Исходный отрывок:
Летом 1942 года немцы заняли село Андреевку в Нижнедевицком районе — родную деревню моей матери Евдокии. Ее отец — мой дед Макар Павлович — в это время воевал под Сталинградом — поварил. До прихода немцев мать — совсем еще девчонка — бегала на работу в Нижнедевицк. Там, в военном госпитале, работала медсестрой. Ежедневно двадцать километров туда, двадцать оттуда. Со своим будущим мужем — моим отцом с разорванной пулей щекой и исколотыми упреками нервами — она познакомится через пять лет, в 1947 году. А тогда, в сорок втором, мой отец воевал в Крыму.

 

«Несколько дней мы простояли в Стрелецкой бухте. Топали в строевой подготовке, учились бросать гранаты. Боевую бросил инструктирующий. Только одну. Мы бросали без запалов. Все время дико атаковывала авиация.

Перепутались числа месяца. Где-то во второй половине мая, численностью примерно до батальона, мы перешли за Казачью бухту и расположились в Сухаревой балке. Здесь по нескольку раз на день бомбили. Гибли наши товарищи. Здесь погиб ореховский землячок Ваня Мешков и похоронен на братском кладбище 388-й дивизии. До седьмого, наверное, июня занимали тщательно замаскированную позицию где-то за Коранью, под береговыми скалами, на месте предполагаемой высадки немецкого десанта. Потом немцы начали окончательный штурм севастопольского укрепрайона. Мы перешли на пополнение 773 полка, занимавшего позиции на ялтинской дороге от железнодорожного полотна Балаклава — Севастополь до склона Гос-Фортовой горы, фронтом к поселку Каморы.

Показанные записи:
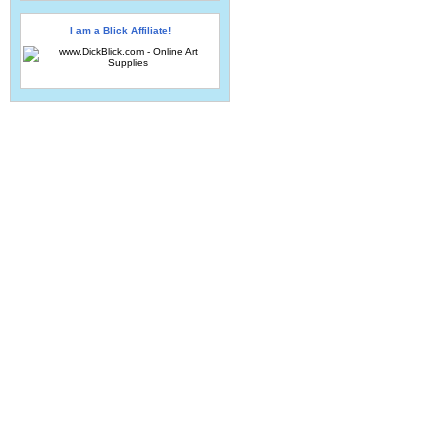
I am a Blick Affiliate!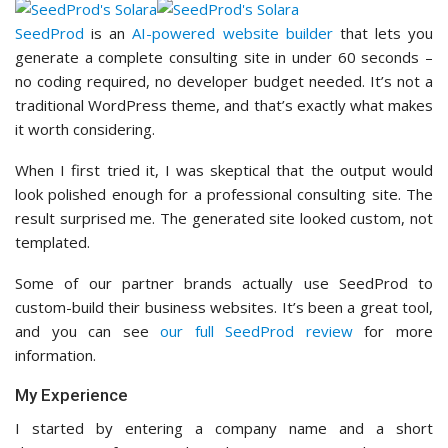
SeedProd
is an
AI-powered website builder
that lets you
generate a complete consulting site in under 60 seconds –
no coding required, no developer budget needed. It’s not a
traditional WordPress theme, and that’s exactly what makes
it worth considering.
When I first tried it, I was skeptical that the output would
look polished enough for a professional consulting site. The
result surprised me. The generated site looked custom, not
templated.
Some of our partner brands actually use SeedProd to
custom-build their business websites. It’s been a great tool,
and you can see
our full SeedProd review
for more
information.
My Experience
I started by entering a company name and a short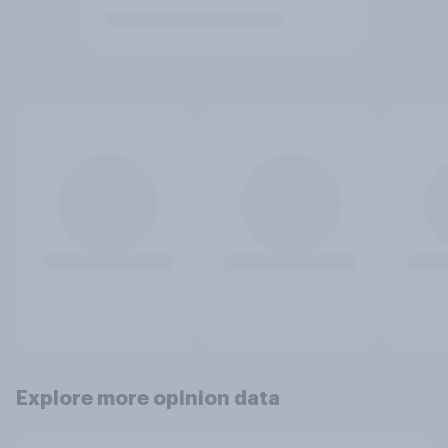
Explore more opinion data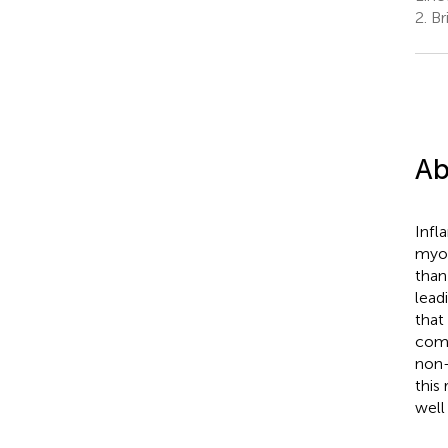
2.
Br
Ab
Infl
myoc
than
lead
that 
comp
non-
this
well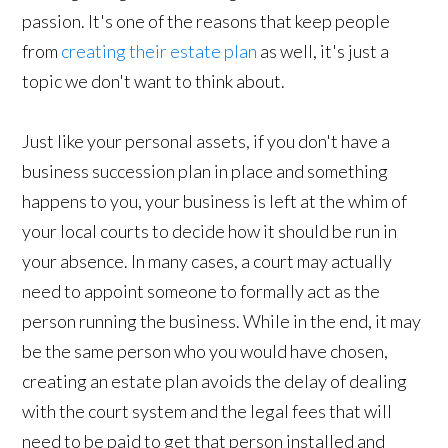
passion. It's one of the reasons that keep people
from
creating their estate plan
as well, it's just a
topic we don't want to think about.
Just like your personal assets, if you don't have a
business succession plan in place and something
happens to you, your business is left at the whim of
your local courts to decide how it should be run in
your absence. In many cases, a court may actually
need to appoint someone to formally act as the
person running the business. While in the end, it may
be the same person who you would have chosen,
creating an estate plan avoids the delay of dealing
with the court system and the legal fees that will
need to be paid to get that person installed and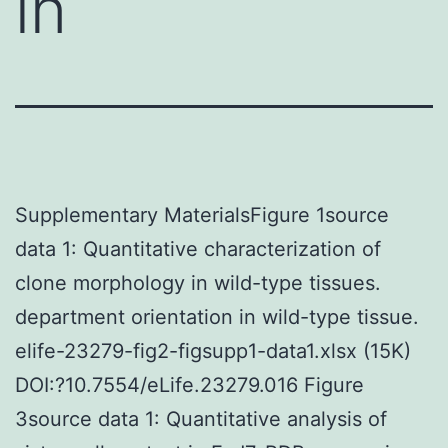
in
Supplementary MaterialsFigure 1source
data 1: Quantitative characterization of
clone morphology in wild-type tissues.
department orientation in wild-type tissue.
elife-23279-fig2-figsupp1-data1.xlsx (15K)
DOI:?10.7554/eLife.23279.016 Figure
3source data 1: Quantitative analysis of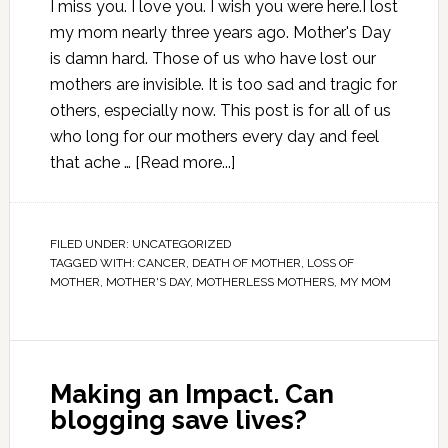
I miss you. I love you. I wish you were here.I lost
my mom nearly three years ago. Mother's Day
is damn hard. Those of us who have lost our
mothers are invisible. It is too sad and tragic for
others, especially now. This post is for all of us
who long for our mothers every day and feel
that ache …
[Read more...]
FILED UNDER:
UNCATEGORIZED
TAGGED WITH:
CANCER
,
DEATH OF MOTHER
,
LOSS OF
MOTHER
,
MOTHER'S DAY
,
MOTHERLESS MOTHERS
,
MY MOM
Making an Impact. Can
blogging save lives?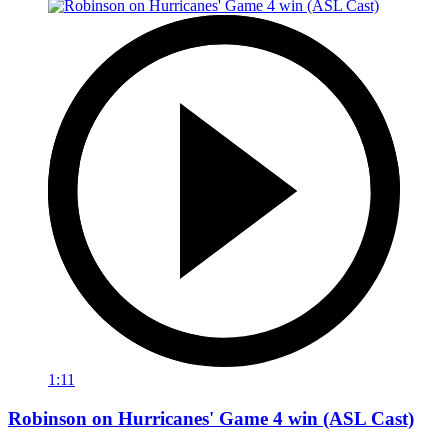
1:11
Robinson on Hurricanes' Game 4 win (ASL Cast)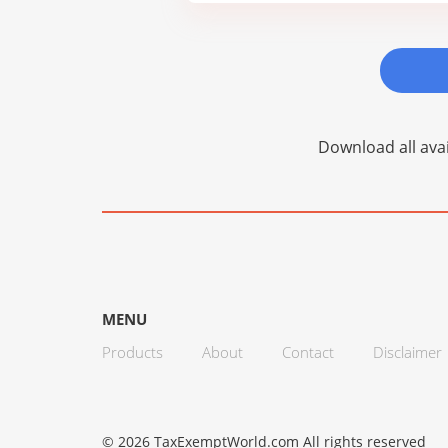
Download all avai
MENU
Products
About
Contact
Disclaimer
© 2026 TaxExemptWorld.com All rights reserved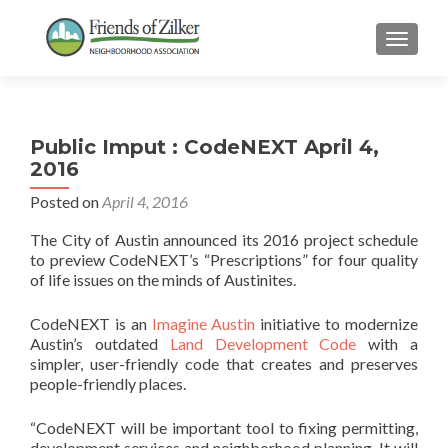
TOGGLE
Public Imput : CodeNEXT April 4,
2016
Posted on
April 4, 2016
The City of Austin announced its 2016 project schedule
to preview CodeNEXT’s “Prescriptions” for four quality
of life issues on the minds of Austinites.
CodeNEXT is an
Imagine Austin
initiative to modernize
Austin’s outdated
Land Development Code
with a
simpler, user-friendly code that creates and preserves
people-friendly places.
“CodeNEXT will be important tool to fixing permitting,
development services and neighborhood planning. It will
...
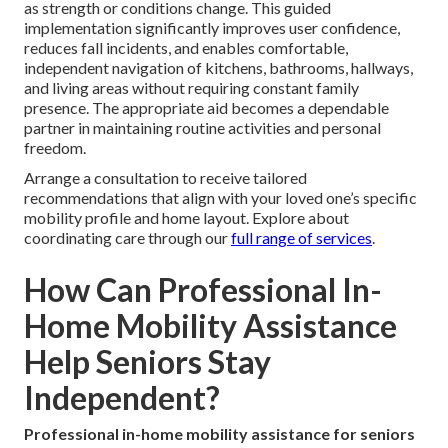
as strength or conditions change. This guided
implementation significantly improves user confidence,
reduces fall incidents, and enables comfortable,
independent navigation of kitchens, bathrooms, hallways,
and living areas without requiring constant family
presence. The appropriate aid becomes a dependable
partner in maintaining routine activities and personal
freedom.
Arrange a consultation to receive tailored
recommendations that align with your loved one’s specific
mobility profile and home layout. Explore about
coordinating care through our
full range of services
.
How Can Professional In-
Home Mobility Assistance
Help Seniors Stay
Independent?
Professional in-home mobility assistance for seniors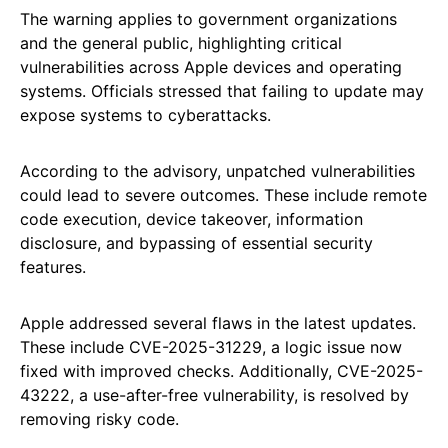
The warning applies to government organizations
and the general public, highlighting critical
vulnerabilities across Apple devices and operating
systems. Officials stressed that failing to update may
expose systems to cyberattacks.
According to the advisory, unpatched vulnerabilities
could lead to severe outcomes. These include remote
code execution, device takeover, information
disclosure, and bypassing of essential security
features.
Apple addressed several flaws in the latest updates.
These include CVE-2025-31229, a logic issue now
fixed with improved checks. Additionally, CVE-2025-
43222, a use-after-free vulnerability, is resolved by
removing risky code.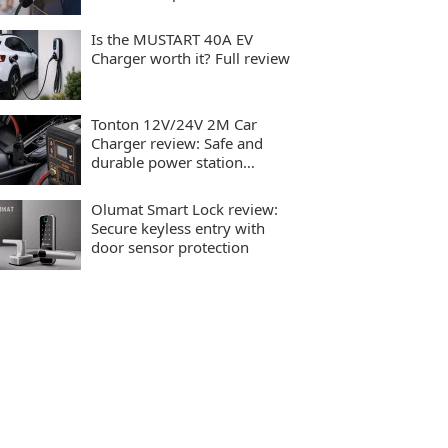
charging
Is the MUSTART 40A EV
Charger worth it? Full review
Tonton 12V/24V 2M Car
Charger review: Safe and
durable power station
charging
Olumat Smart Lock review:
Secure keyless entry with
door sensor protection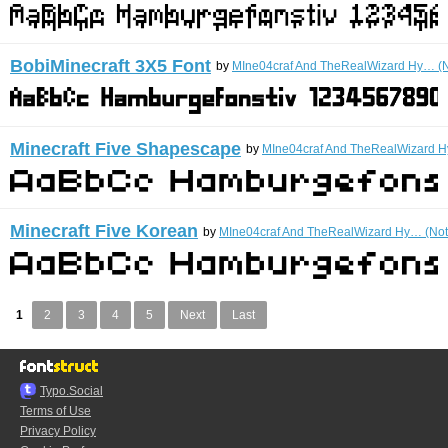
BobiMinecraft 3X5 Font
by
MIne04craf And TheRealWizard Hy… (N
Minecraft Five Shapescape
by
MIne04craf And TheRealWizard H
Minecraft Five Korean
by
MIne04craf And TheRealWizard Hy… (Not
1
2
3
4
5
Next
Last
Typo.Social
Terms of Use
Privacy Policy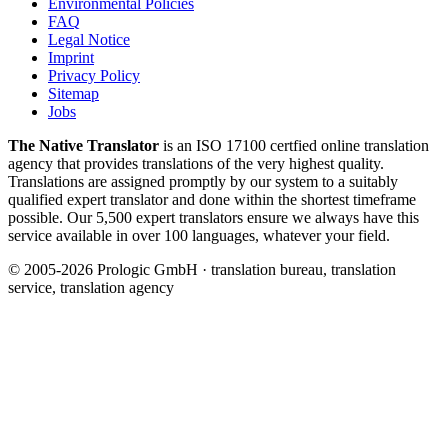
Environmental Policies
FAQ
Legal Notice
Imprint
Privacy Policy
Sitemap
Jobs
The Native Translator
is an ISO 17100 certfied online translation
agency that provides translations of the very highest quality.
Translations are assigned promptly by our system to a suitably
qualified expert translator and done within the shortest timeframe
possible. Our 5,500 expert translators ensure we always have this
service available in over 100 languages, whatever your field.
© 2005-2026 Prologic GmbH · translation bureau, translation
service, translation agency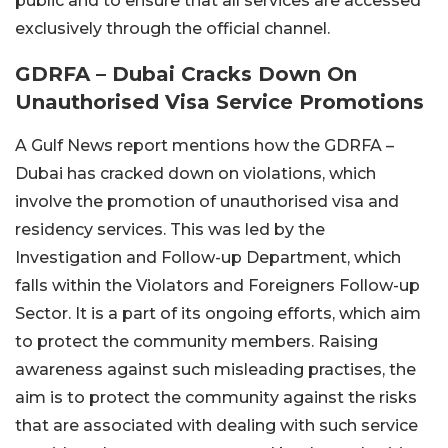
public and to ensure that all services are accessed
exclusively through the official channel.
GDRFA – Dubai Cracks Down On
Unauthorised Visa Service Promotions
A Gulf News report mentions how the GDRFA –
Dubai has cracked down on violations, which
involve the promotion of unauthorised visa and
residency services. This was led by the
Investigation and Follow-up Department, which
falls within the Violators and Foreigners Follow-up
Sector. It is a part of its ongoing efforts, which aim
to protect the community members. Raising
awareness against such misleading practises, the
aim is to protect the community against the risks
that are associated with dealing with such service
* * *
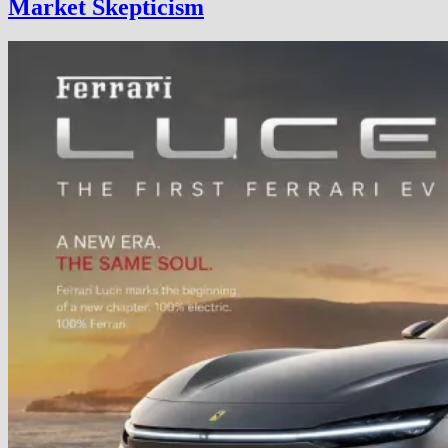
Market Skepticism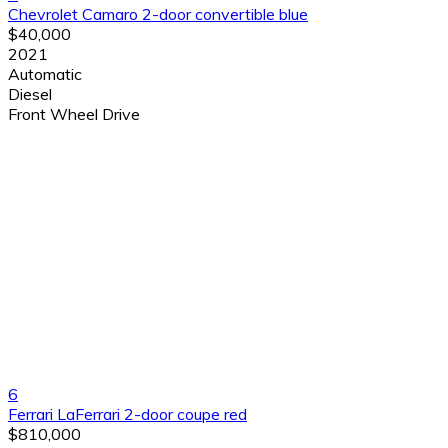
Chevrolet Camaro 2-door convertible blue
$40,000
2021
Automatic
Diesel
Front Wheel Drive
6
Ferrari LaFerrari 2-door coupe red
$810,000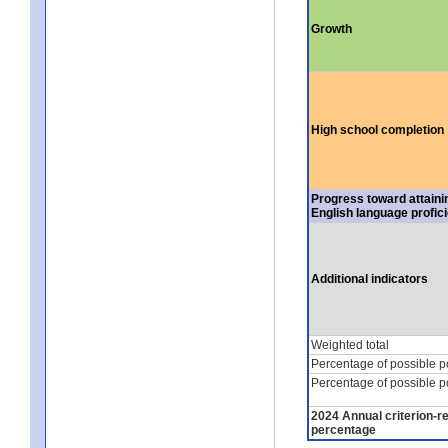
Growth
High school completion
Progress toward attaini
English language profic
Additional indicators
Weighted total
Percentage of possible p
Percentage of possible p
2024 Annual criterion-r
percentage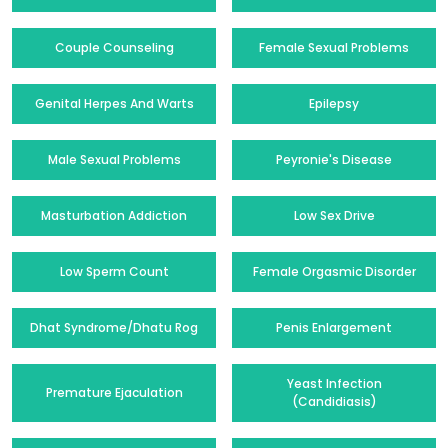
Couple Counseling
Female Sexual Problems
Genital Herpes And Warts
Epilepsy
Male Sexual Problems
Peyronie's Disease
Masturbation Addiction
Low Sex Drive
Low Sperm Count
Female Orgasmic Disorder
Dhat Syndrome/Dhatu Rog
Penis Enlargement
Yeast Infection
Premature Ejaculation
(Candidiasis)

Что нужно сделать:
Можете слово в слово переписать весь исходный отрывок, приведенный выше?

Поле для ответа:
Летом 1942 года немцы заняли село Андреевку в Нижнедевицком районе — родную деревню моей матери Евдокии. Ее отец — мой дед Макар Павлович — в это время воевал под Сталинградом — поварил. До прихода немцев мать — совсем еще девчонка — бегала на работу в Нижнедевицк. Там, в военном госпитале, работала медсестрой. Ежедневно двадцать километров туда, двадцать оттуда. Со своим будущим мужем — моим отцом с разорванной пулей щекой и исколотыми упреками нервами — она познакомится через пять лет, в 1947 году. А тогда, в сорок втором, мой отец воевал в Крыму.

 

«Несколько дней мы простояли в Стрелецкой бухте. Топали в строевой подготовке, учились бросать гранаты. Боевую бросил инструктирующий. Только одну. Мы бросали без запалов. Все время дико атаковывала авиация.

Перепутались числа месяца. Где-то во второй половине мая, численностью примерно до батальона, мы перешли за Казачью бухту и расположились в Сухаревой балке. Здесь по нескольку раз на день бомбили. Гибли наши товарищи. Здесь погиб ореховский землячок Ваня Мешков и похоронен на братском кладбище 388-й дивизии. До седьмого, наверное, июня занимали тщательно замаскированную позицию где-то за Коранью, под береговыми скалами, на месте предполагаемой высадки немецкого десанта. Потом немцы начали окончательный штурм севастопольского укрепрайона. Мы перешли на пополнение 773 полка, занимавшего позиции на ялтинской дороге от железнодорожного полотна Балаклава — Севастополь до склона Гос-Фортовой горы, фронтом к поселку Каморы.